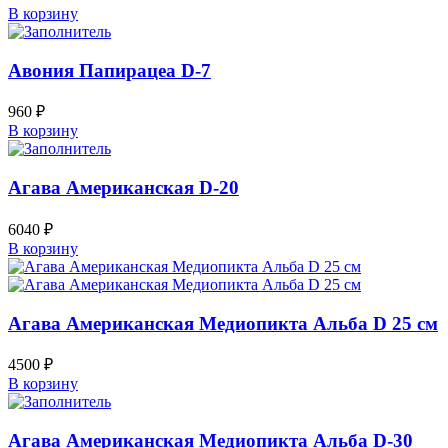
В корзину
Авония Папирацеа D-7
960
₽
В корзину
Агава Американская D-20
6040
₽
В корзину
Агава Американская Медиопикта Альба D 25 см
4500
₽
В корзину
Агава Американская Медиопикта Альба D-30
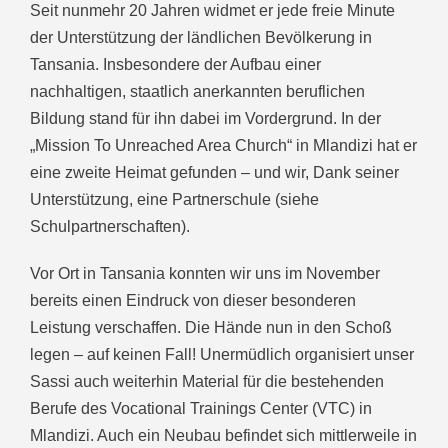
Seit nunmehr 20 Jahren widmet er jede freie Minute
der Unterstützung der ländlichen Bevölkerung in
Tansania. Insbesondere der Aufbau einer
nachhaltigen, staatlich anerkannten beruflichen
Bildung stand für ihn dabei im Vordergrund. In der
„Mission To Unreached Area Church“ in Mlandizi hat er
eine zweite Heimat gefunden – und wir, Dank seiner
Unterstützung, eine Partnerschule (siehe
Schulpartnerschaften).
Vor Ort in Tansania konnten wir uns im November
bereits einen Eindruck von dieser besonderen
Leistung verschaffen. Die Hände nun in den Schoß
legen – auf keinen Fall! Unermüdlich organisiert unser
Sassi auch weiterhin Material für die bestehenden
Berufe des Vocational Trainings Center (VTC) in
Mlandizi. Auch ein Neubau befindet sich mittlerweile in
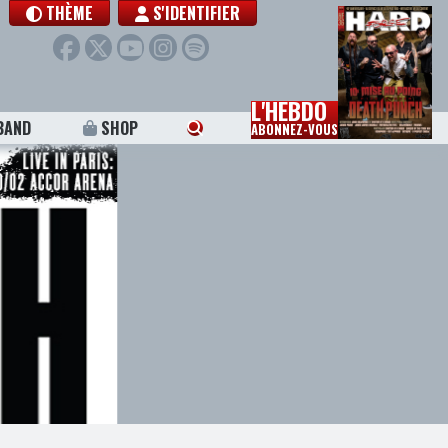
THÈME
S'IDENTIFIER
L'HEBDO
BAND
SHOP
ABONNEZ-VOUS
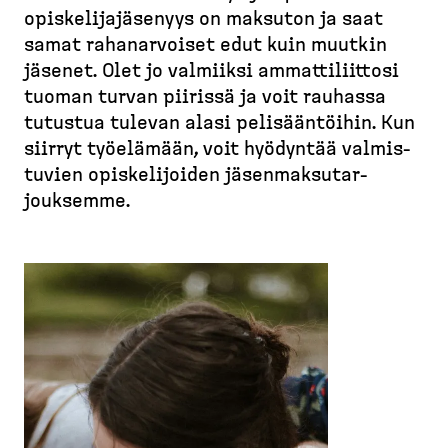
M
d
t
opiske­li­ja­jä­senyys on maksuton ja saat
u
e
u
samat rahanar­voiset edut kuin muutkin
r
s
s
jäsenet. Olet jo valmiiksi ammatti­liittosi
u
k
i
tuoman turvan piirissä ja voit rauhassa
p
t
v
tutustua tulevan alasi pelisään­töihin. Kun
o
o
u
siirryt työelämään, voit hyödyntää valmis­
l
p
tuvien opiske­li­joiden jäsenmak­su­tar­
k
)
jouksemme.
u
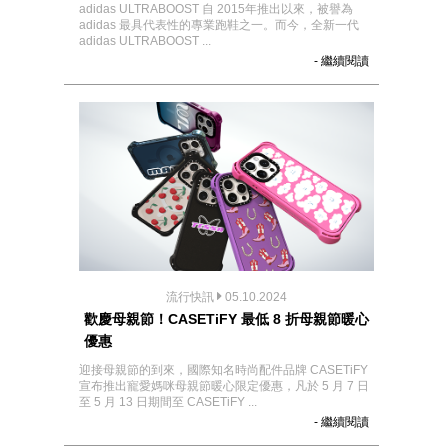
adidas ULTRABOOST 自 2015年推出以來，被譽為
adidas 最具代表性的專業跑鞋之一。而今，全新一代
adidas ULTRABOOST ...
- 繼續閱讀
流行快訊
05.10.2024
歡慶母親節！CASETiFY 最低 8 折母親節暖心
優惠
迎接母親節的到來，國際知名時尚配件品牌 CASETiFY
宣布推出寵愛媽咪母親節暖心限定優惠，凡於 5 月 7 日
至 5 月 13 日期間至 CASETiFY ...
- 繼續閱讀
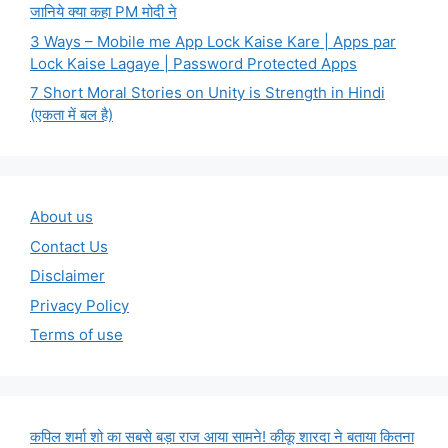
जानिये क्या कहा PM मोदी ने
3 Ways – Mobile me App Lock Kaise Kare | Apps par
Lock Kaise Lagaye | Password Protected Apps
7 Short Moral Stories on Unity is Strength in Hindi
(एकता में बल है)
About us
Contact Us
Disclaimer
Privacy Policy
Terms of use
कपिल शर्मा शो का सबसे बड़ा राज आया सामने! कीकू शारदा ने बताया कितना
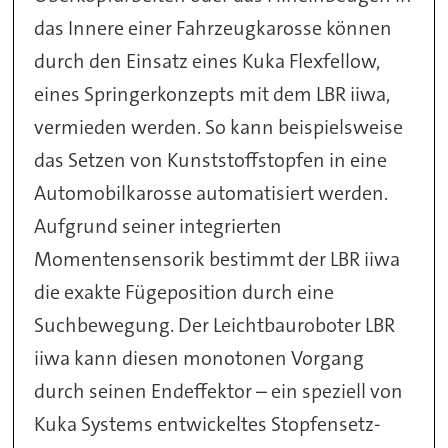
das Innere einer Fahrzeugkarosse können
durch den Einsatz eines Kuka Flexfellow,
eines Springerkonzepts mit dem LBR iiwa,
vermieden werden. So kann beispielsweise
das Setzen von Kunststoffstopfen in eine
Automobilkarosse automatisiert werden.
Aufgrund seiner integrierten
Momentensensorik bestimmt der LBR iiwa
die exakte Fügeposition durch eine
Suchbewegung. Der Leichtbauroboter LBR
iiwa kann diesen monotonen Vorgang
durch seinen Endeffektor – ein speziell von
Kuka Systems entwickeltes Stopfensetz-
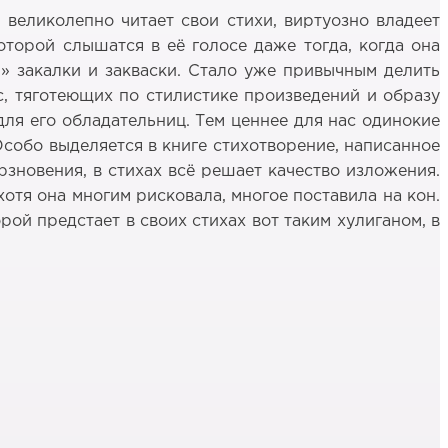
великолепно читает свои стихи, виртуозно владеет
оторой слышатся в её голосе даже тогда, когда она
й» закалки и закваски. Стало уже привычным делить
сс, тяготеющих по стилистике произведений и образу
для его обладательниц. Тем ценнее для нас одинокие
Особо выделяется в книге стихотворение, написанное
рзновения, в стихах всё решает качество изложения.
хотя она многим рисковала, многое поставила на кон.
орой предстает в своих стихах вот таким хулиганом, в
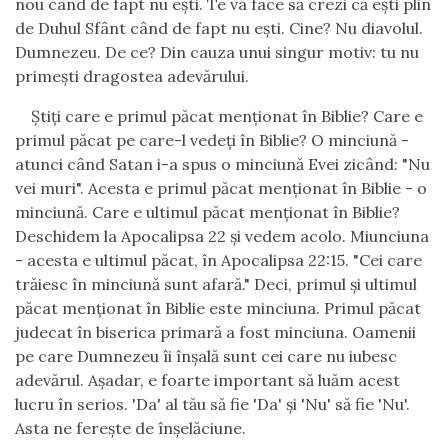
nou c
â
nd de fapt nu e
ş
ti. Te va face s
ă
crezi c
ă
e
ş
ti plin
de Duhul Sf
â
nt c
â
nd de fapt nu e
ş
ti. Cine? Nu diavolul.
Dumnezeu. De ce? Din cauza unui singur motiv: tu nu
prime
ş
ti dragostea adev
ă
rului.
Ş
ti
ţ
i care e primul p
ă
cat men
ţ
ionat
î
n Biblie? Care e
primul p
ă
cat pe care-l vede
ţ
i
î
n Biblie? O minciun
ă
-
atunci c
â
nd Satan i-a spus o minciun
ă
Evei zic
â
nd: "Nu
vei muri". Acesta e primul p
ă
cat men
ţ
ionat
î
n Biblie - o
minciun
ă
. Care e ultimul p
ă
cat men
ţ
ionat
î
n Biblie?
Deschidem la Apocalipsa 22
ş
i vedem acolo. Miunciuna
- acesta e ultimul p
ă
cat,
î
n Apocalipsa 22:15. "Cei care
tr
ă
iesc
î
n minciun
ă
sunt afar
ă
." Deci, primul
ş
i ultimul
p
ă
cat men
ţ
ionat
î
n Biblie este minciuna. Primul p
ă
cat
judecat
î
n biserica primar
ă
a fost minciuna. Oamenii
pe care Dumnezeu
î
i
î
n
ş
al
ă
sunt cei care nu iubesc
adev
ă
rul. A
ş
adar, e foarte important s
ă
lu
ă
m acest
lucru
î
n serios. 'Da' al t
ă
u s
ă
fie 'Da'
ş
i 'Nu' s
ă
fie 'Nu'.
Asta ne fere
ş
te de
î
n
ş
el
ă
ciune.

__________________________________________________

What to do:
Whenever the word "Apps" occurs in a line above, copy that line.

Task output:
3 Ways – Mobile me App Lock Kaise Kare | Apps par
Lock Kaise Lagaye | Password Protected Apps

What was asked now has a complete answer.